Ricardo Valadas, Presidente da Associação Sindical dos Funcionários de Investigação Criminal da Polícia Judiciária.

Correio da Manhã, 02 de julho de 2017

Desenganem-se os autores do furto de Tancos, pois não há crimes perfeitos.

Recentemente foi comunicado o furto numa Unidade Militar do Exército, em Tancos, de inúmeras munições e material de guerra que se encontravam acondicionadas num paiol.

A investigação relativamente a estes factos encontra-se a cargo da Polícia Judiciária Militar (PJM), visto que os factos ocorreram no interior de uma unidade militar e relativamente a material militar: vários explosivos, granadas, munições...

No limite, o furto deste material poderá comprometer a segurança do Estado português e a de outras potências estrangeiras. Nesse sentido, tornou-se inevitável o envolvimento e a colaboração da Unidade Nacional de Contra Terrorismo da PJ.

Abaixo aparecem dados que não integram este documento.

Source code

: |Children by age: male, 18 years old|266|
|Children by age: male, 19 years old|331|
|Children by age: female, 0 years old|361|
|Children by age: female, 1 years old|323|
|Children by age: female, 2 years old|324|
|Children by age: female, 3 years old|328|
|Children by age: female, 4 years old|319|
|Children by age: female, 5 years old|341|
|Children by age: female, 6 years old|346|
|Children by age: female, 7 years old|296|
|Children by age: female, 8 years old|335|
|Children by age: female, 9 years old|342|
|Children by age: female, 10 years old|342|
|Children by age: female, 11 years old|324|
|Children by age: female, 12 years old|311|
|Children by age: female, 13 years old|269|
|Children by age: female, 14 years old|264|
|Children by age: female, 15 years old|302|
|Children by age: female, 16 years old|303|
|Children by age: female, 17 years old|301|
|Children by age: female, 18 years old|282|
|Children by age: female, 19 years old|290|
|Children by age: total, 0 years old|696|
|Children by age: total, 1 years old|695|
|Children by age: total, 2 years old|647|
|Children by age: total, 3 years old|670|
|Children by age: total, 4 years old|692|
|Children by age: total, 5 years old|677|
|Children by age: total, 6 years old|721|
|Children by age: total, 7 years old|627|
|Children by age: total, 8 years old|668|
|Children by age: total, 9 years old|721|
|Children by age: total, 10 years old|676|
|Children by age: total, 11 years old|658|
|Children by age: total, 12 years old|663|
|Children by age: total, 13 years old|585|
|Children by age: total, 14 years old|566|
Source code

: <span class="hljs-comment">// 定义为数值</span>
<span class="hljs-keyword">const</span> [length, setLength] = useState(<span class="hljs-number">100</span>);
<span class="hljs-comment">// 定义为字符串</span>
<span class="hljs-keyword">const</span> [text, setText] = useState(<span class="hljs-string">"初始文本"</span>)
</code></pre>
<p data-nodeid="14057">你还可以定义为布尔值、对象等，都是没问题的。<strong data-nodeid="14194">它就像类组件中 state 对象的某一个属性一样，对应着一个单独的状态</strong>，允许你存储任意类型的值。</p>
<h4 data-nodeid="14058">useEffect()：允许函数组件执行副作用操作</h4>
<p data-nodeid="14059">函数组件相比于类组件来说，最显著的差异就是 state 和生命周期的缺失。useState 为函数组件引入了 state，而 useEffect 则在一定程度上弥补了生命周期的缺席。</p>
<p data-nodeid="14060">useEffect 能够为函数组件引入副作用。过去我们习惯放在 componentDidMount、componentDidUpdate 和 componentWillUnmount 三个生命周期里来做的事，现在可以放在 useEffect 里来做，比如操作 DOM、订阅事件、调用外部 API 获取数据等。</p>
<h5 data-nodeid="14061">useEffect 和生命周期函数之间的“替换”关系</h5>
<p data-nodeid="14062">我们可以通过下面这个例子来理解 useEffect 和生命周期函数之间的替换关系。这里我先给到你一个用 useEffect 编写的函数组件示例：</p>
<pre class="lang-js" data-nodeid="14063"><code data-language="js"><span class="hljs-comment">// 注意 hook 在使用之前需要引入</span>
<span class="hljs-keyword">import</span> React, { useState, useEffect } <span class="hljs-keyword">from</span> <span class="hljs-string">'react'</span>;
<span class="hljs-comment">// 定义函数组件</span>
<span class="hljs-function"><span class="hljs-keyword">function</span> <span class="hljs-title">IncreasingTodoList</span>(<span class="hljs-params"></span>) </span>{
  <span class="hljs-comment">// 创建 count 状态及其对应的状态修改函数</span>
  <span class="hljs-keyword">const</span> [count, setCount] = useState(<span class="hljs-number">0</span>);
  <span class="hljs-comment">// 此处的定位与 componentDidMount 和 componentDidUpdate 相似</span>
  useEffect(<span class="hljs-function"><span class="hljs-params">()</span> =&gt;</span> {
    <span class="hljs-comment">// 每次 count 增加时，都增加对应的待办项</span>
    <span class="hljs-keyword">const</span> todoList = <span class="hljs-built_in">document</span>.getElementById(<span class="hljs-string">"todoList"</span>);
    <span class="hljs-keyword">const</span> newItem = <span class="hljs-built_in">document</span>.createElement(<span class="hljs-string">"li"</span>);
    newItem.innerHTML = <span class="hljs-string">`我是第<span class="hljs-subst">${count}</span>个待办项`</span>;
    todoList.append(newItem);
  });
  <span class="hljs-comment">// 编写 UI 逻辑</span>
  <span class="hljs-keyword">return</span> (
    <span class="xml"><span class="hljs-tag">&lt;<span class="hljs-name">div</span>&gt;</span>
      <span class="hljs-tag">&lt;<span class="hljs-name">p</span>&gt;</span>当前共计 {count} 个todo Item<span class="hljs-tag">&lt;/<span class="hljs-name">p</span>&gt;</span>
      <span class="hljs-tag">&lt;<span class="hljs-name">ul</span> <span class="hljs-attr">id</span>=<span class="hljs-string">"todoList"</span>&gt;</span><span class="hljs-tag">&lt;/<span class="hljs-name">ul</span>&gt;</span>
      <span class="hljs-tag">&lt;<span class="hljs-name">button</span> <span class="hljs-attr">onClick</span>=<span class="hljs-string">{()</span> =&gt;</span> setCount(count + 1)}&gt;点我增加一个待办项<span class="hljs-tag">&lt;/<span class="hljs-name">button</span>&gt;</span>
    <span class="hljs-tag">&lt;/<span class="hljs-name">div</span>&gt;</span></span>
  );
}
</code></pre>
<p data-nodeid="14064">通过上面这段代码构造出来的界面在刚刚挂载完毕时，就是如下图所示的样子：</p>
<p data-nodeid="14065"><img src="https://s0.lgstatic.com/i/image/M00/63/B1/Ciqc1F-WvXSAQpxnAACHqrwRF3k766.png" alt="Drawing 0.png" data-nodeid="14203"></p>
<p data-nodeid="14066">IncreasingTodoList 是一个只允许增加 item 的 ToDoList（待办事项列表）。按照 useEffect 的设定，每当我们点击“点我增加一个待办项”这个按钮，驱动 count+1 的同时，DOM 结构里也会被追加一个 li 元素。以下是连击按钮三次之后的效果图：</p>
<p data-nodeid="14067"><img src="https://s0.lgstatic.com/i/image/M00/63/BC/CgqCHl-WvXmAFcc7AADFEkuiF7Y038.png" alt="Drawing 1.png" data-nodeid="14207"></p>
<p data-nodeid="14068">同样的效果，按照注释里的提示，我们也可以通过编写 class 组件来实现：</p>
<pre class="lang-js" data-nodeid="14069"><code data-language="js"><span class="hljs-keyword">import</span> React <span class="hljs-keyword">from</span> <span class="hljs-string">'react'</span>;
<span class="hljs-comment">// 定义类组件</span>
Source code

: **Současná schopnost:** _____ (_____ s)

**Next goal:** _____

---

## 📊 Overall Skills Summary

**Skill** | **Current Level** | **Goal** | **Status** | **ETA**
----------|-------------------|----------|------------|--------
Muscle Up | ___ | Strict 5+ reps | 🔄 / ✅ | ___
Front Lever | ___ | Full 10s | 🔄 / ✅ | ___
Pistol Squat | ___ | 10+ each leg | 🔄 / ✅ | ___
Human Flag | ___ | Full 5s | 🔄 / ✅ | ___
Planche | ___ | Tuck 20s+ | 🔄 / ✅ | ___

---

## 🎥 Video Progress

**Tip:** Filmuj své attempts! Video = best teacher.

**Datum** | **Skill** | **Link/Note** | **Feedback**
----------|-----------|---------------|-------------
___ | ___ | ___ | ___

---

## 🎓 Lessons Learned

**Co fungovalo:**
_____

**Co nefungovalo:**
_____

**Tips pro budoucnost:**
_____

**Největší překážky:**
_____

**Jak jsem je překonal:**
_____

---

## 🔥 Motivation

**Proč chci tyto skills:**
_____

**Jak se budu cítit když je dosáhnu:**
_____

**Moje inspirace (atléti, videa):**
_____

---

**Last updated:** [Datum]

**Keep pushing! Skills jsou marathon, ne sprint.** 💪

Se assim o previram, desenganem-se os autores deste furto, pois não existem crimes perfeitos, e no que estiver ao alcance da Polícia Judiciária (e é muito, acreditem), o "passo maior que a perna" que ousa comprometer a segurança do Estado será levado às últimas consequências, pois como diz a voz popular: " Para grandes males, grandes curas…".

O conceito de limite não existe por acaso e ultrapassá-lo tem sempre as suas consequências: geralmente, quanto à sua resposta, numa função exponencial crescente.